| What this task involves |
Copy the following data line for line, starting at the line that contains "With all variables, With" and ending after the line that contains "How many data points are less than 3?". Include both of those lines and nothing else.

| Material for this exercise |
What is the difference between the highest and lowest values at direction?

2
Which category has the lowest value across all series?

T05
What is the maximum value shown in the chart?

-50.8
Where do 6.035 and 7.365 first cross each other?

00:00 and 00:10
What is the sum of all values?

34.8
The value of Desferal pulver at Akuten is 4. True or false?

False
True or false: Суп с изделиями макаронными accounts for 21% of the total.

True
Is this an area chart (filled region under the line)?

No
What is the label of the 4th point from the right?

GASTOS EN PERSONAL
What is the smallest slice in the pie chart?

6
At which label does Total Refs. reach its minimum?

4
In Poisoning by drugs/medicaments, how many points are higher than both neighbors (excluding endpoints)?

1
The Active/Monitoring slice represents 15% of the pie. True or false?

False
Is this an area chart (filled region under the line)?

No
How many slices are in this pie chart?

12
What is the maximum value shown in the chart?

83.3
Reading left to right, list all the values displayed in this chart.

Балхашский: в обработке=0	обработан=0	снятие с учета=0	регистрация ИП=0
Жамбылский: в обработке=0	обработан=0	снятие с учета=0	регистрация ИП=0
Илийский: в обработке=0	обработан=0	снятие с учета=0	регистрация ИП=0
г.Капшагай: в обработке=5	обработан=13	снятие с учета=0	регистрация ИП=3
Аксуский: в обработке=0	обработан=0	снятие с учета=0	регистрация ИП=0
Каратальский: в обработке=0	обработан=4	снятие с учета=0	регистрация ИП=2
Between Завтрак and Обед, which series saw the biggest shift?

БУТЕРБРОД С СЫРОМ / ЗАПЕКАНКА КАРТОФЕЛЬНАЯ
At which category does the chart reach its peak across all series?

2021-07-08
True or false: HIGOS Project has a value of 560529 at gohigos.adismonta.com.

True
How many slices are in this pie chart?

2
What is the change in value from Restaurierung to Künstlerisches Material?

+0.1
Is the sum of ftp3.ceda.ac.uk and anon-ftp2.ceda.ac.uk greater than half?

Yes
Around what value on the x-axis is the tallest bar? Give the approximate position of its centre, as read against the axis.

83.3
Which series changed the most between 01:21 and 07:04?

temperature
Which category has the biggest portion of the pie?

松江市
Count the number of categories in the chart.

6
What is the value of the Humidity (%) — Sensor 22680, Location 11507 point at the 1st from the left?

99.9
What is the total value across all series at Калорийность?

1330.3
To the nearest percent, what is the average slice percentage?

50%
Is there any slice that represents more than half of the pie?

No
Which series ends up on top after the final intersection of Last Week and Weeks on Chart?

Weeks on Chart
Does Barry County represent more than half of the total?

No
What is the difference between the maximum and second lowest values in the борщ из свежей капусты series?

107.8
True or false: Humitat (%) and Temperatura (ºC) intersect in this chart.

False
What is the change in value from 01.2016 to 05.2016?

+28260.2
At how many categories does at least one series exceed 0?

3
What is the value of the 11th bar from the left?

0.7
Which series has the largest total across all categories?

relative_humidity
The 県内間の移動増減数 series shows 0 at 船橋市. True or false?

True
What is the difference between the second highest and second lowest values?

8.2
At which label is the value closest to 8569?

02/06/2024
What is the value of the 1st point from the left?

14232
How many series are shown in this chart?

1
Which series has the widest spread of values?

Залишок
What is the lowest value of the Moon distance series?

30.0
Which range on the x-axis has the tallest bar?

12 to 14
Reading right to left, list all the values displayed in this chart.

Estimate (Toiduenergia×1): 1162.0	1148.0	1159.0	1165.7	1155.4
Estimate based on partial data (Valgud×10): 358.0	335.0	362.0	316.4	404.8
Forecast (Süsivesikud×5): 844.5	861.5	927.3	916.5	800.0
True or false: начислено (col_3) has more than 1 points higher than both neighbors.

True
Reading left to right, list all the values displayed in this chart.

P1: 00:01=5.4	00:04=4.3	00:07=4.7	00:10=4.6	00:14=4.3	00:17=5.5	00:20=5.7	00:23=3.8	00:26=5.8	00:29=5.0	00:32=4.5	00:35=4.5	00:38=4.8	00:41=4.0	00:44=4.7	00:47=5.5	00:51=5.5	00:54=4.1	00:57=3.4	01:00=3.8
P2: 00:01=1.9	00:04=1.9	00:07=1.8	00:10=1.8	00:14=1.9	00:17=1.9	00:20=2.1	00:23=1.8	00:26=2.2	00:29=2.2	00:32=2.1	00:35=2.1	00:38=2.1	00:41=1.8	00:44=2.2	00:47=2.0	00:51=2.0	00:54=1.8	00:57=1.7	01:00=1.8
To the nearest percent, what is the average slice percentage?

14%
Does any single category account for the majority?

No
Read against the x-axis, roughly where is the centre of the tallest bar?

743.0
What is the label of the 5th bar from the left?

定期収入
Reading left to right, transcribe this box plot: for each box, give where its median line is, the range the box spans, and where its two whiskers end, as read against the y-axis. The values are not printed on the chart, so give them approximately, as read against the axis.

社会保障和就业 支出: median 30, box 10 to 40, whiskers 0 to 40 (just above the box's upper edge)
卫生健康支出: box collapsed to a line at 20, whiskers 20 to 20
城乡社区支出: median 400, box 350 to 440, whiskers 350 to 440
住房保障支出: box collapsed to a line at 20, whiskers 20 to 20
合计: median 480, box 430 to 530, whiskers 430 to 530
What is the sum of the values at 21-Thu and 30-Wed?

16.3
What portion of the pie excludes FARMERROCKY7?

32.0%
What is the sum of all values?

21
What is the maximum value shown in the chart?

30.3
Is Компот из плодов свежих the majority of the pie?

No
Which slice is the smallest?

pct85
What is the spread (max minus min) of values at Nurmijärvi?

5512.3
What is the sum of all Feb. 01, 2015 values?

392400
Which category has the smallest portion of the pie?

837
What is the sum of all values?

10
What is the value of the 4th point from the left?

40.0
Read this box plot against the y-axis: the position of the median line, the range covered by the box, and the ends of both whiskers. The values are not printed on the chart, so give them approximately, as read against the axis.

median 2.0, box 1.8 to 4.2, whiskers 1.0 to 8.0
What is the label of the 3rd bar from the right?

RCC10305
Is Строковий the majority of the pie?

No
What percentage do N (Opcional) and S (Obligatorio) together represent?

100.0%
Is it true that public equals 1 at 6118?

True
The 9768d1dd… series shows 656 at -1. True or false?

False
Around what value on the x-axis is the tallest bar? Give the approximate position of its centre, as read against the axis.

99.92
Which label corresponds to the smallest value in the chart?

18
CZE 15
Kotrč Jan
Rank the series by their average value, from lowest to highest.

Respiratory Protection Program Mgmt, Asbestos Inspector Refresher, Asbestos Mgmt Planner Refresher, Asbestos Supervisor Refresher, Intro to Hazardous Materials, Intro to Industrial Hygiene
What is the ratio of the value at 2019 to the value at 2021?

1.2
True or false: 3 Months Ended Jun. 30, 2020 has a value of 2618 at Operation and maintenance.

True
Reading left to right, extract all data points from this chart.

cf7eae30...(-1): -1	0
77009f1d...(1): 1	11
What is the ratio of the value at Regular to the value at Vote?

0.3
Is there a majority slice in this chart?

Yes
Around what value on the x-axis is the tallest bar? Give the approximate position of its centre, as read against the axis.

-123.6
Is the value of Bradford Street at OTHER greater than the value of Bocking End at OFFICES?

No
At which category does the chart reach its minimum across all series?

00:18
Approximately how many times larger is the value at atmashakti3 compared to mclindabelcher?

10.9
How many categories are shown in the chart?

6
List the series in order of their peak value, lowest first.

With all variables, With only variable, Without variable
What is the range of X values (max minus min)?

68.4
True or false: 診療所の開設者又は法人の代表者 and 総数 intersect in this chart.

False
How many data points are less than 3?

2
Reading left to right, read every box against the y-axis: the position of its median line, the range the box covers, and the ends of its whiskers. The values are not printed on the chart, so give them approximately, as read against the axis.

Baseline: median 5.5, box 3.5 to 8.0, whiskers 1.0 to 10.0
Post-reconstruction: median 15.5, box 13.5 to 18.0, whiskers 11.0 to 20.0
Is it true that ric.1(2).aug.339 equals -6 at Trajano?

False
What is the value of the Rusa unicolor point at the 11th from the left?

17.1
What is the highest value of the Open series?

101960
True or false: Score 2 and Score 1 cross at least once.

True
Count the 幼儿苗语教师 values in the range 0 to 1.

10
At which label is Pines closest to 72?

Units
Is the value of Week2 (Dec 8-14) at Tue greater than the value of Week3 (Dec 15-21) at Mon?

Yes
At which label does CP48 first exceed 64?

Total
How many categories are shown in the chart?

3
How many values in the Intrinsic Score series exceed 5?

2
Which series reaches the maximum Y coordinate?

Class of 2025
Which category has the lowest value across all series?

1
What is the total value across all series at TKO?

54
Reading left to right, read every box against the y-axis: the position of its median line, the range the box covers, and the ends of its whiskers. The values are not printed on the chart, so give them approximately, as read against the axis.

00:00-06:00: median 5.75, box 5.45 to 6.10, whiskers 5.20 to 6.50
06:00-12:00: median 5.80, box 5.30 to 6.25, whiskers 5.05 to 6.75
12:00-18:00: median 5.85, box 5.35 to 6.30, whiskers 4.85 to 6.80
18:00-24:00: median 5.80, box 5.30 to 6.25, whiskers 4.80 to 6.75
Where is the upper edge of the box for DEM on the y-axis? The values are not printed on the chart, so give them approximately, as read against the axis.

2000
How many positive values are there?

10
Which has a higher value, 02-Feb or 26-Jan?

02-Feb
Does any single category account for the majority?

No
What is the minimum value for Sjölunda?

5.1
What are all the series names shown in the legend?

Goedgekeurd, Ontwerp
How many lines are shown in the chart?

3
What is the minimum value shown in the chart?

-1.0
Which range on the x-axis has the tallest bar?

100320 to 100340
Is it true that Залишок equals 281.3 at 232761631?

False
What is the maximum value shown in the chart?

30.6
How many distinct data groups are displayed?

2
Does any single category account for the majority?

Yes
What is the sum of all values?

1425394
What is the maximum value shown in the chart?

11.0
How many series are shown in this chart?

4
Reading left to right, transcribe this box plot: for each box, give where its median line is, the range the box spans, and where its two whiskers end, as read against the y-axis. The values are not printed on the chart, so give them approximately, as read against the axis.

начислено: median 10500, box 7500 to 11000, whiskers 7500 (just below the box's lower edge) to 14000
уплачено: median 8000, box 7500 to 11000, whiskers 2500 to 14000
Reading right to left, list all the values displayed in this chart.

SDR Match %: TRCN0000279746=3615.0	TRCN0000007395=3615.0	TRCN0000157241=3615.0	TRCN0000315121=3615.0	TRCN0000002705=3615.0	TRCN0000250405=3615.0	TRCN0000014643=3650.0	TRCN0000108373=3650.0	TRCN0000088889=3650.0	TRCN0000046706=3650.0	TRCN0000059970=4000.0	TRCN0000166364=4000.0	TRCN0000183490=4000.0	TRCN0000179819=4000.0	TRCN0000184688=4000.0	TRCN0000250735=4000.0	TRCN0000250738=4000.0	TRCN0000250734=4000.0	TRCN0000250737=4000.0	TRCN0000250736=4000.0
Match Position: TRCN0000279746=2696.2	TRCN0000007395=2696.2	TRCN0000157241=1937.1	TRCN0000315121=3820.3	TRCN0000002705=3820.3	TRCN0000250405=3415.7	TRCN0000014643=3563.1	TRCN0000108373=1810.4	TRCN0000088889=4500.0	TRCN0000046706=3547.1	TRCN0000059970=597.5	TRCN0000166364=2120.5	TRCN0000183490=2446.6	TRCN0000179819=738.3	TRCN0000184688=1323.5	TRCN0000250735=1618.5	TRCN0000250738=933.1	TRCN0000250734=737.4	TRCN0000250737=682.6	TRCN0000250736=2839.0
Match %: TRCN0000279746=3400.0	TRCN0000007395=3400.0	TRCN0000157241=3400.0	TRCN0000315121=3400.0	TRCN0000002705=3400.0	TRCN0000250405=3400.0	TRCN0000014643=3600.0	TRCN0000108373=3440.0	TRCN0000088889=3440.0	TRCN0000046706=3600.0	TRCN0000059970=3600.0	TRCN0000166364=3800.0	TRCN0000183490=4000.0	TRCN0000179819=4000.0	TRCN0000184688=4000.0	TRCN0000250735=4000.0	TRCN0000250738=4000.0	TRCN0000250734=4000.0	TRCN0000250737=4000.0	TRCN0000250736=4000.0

| Response area |
With all variables, With only variable, Without variable
What is the range of X values (max minus min)?

68.4
True or false: 診療所の開設者又は法人の代表者 and 総数 intersect in this chart.

False
How many data points are less than 3?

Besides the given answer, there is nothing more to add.